Heard writes in the piece that friends warned her she’d never work again, and compares a powerful man to a huge ship, “like the Titanic,” as she puts it. “The ship is a huge enterprise,” she wrote. “When it strikes an iceberg, there are a lot of people on board desperate to patch up holes—not because they believe in or even care about the ship, but because their own fates depend on the enterprise.”
Depp has always denied the abuse allegations, and claimed that Heard was in fact the physically abusive party, punching him “twice in the face” after he was late to her birthday party, a claim she in turn denied. In his defamation lawsuit filing, Depp claimed that the op-ed piece defamed him by making veiled references to their marriage and the abuse allegations, calling it part of a larger “hoax” and claiming it cost him millions in movie roles.
In her most recent filing, Heard and her attorneys argue that nothing in the op-ed directly references Depp, pointing out that the bulk of the piece was about the broader MeToo movement, called on Congress to reauthorize the Violence Against Women Act, and “proposed changes to Title IX rules governing the treatment of sexual assault and harassment in schools.” In the piece, they say, Heard “does not relitigate the controversy” of their divorce “or argue that Mr. Depp did, in fact, abuse her.”

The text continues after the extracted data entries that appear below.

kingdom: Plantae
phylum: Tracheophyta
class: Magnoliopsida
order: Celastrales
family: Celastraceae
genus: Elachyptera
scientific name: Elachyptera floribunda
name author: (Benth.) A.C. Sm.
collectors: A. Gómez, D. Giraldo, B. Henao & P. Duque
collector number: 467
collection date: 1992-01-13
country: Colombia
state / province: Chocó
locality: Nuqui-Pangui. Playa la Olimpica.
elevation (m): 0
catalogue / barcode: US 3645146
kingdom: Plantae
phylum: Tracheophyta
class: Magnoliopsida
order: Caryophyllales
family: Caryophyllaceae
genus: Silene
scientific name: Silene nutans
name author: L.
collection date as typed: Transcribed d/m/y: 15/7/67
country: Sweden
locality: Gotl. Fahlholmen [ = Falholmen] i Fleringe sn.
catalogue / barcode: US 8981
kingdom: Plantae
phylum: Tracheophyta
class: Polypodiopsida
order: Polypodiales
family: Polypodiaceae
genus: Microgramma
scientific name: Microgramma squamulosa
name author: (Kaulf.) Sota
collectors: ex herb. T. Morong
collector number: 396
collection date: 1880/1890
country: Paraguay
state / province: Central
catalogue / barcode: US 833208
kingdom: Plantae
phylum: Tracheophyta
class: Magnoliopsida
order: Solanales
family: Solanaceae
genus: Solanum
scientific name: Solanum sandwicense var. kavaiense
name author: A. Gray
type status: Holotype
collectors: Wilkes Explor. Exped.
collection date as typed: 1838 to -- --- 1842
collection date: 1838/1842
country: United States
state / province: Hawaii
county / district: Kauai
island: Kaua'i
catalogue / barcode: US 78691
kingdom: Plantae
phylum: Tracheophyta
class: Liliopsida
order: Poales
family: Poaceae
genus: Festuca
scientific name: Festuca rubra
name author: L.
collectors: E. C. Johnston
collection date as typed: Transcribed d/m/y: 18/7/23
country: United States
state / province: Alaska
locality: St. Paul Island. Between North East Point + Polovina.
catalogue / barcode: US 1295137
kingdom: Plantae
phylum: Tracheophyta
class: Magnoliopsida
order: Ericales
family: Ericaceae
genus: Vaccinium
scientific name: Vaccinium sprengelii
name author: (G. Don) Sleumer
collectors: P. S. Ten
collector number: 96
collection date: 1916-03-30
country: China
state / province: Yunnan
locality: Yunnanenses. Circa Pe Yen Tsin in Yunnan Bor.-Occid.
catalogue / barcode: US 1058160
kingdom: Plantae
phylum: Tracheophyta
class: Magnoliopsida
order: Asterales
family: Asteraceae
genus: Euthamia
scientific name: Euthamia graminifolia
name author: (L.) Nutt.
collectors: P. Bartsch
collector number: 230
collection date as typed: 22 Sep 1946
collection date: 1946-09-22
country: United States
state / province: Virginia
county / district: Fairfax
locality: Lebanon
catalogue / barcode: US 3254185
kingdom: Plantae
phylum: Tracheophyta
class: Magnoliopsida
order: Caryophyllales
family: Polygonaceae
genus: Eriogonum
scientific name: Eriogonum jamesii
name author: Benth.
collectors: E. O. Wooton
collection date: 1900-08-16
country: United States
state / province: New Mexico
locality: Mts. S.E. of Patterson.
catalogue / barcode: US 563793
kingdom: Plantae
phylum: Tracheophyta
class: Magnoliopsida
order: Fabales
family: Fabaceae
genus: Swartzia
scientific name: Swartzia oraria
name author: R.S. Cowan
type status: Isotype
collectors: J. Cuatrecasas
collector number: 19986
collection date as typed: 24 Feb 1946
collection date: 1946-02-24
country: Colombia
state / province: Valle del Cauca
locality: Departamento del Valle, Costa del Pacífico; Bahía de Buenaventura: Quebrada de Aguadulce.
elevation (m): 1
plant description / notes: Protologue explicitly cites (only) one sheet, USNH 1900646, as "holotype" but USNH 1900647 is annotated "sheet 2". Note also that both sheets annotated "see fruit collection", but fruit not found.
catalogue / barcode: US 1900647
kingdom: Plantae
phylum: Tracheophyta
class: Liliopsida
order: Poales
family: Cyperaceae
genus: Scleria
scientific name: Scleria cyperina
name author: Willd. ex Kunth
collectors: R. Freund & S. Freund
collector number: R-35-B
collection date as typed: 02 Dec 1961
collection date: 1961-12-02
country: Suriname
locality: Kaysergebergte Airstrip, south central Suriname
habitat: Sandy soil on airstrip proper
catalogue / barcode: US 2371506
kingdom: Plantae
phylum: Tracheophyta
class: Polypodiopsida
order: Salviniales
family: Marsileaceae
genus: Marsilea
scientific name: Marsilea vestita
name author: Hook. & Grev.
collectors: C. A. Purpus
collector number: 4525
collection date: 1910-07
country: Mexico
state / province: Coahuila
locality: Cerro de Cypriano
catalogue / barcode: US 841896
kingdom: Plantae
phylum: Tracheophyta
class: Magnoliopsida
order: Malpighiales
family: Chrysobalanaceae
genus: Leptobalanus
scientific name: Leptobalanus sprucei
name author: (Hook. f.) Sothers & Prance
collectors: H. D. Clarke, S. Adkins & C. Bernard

Depp’s argument, the filing claims, is that Heard “can never speak about the backlash she endured after reporting him” without implicitly re-accusing him, a position her lawyers argue is “patently unreasonable.” One specific claim in his suit is that Heard defamed him by writing that she was “getting death threats” after going public with her allegations, which Kaplan et. al argue “verges on frivolous” since “no reasonable reader” would assume that statement says anything about him specifically.
Depp’s attorneys have yet to respond to the filing; it’ll now be up to them to argue why the op-ed was in fact defamatory towards him personally.
In a statement to reporters, Roberta Kaplan wrote that the suit is intended to put an end to the “meritless bullying” of Heard “once and for all,” writing:
“There is a stark irony at the heart of this case. In her role as an advocate for women’s rights, Ms. Heard wrote an op-ed about the horrendous backlash she encountered after coming forward as a survivor of domestic abuse. Channeling the voices of the #MeToo and #Time’s Up movements, Ms. Heard called upon society to protect women from the harassment they inevitably face when they summon the courage to speak up. Although Mr. Depp is attempting to further harass our client by suing her for defamation, his claims are baseless and should be dismissed, as indicated by our recent motion. And his efforts to threaten the public release of private Information such as medical records only highlights his hypocrisy in seeking to try his case not in court, but online. Mr. Depp will soon learn, however, that our courts have strong mechanisms for dismissing baseless claims and determining the truth. Now that we are in this case, we fully intend to put an end to this meritless bullying of our client once and for all.”
We’ve contacted Depp’s attorney Adam Waldman for comment and will update if we hear back.